Bieterschlacht um Air Berlin – jetzt zugreifen?

Der Unternehmer Hans Rudolf Wöhrl bietet für die insolvente Fluglinie Air Berlin nun 500 Millionen Euro. Die Aktie legt im Zuge der Meldung im frühen Handel um satte 14 Prozent zu. Einige Zocker setzen offenbar darauf, dass sich um Air Berlin eine regelrechte Bieterschlacht entwickelt. Lohnt sich jetzt der Einstieg?

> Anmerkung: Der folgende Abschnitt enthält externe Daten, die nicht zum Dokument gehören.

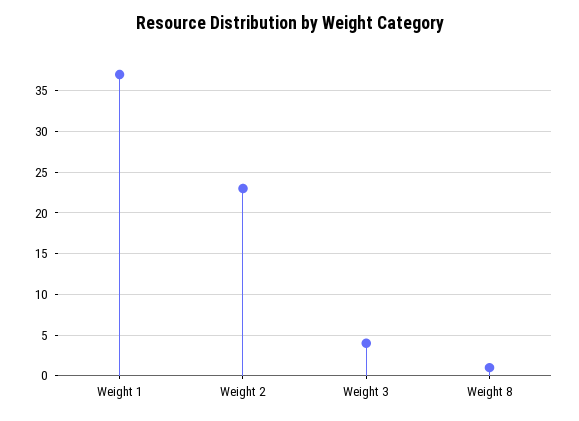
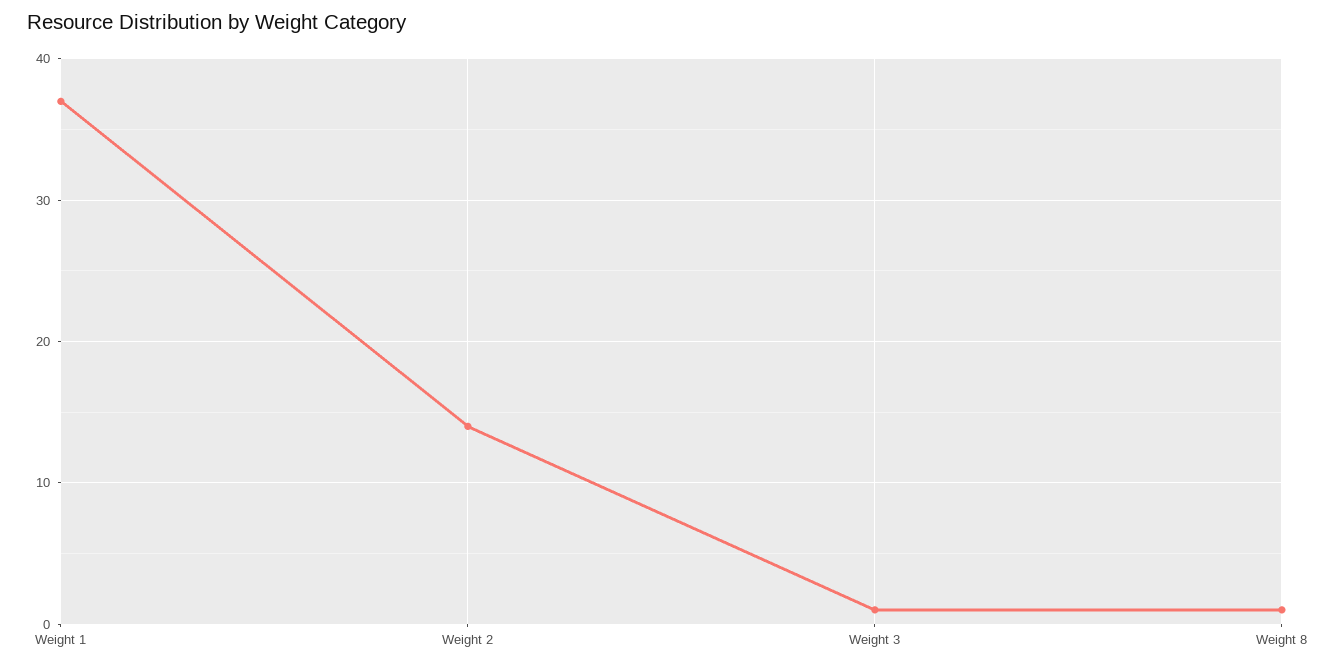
Weight 2: 23 -> 14
Weight 3: 4 -> 1

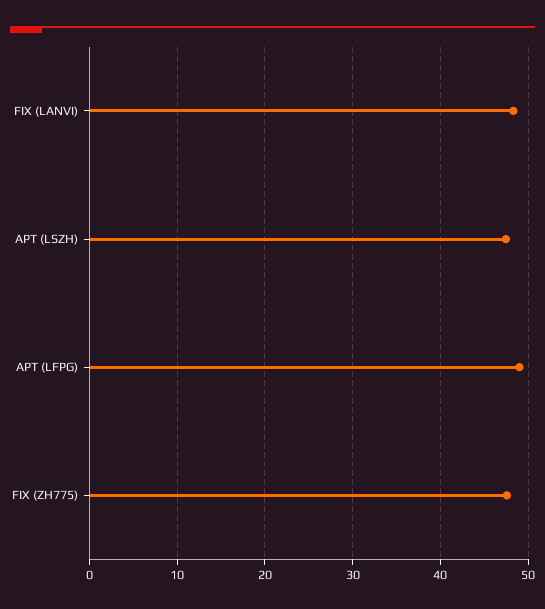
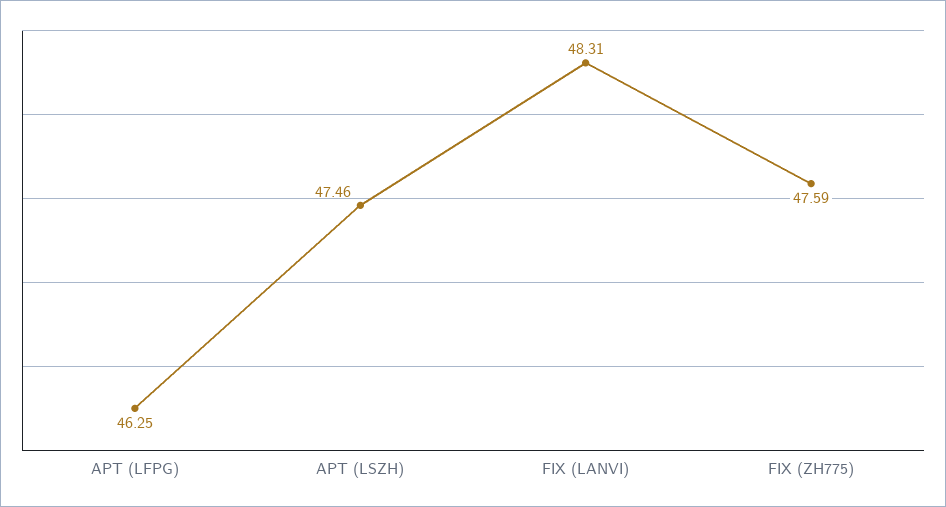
APT (LFPG): 49 -> 46.25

Klare Antwort: Nein! Denn sollte etwa tatsächlich Wöhrl oder ein Unternehmen wie Lufthansa, TUI oder Easyjet 500 Millionen Euro bezahlen (oder womöglich noch mehr), würde dies nicht (!) den Aktionären zugutekommen. Stattdessen würde das Geld an die zahlreichen Gläubiger fließen, bei denen Air Berlin Verbindlichkeiten in Milliardenhöhe hat. Es macht also relativ wenig Sinn, auf ein grandioses Comeback der insolventen Airline zu setzen.

Ryanair bleibt der Favorit
Anleger, die sich im Luftfahrtsektor engagieren wollen, sollten hingegen auf die Aktie von Ryanair setzen, die sich aktuell auch im Aktien-Musterdepot des AKTIONÄR befindet. Der irische Billigflieger wächst und wächst und ist dabei auch noch hochprofitabel. Der Stoppkurs sollte bei 14,30 Euro platziert werden.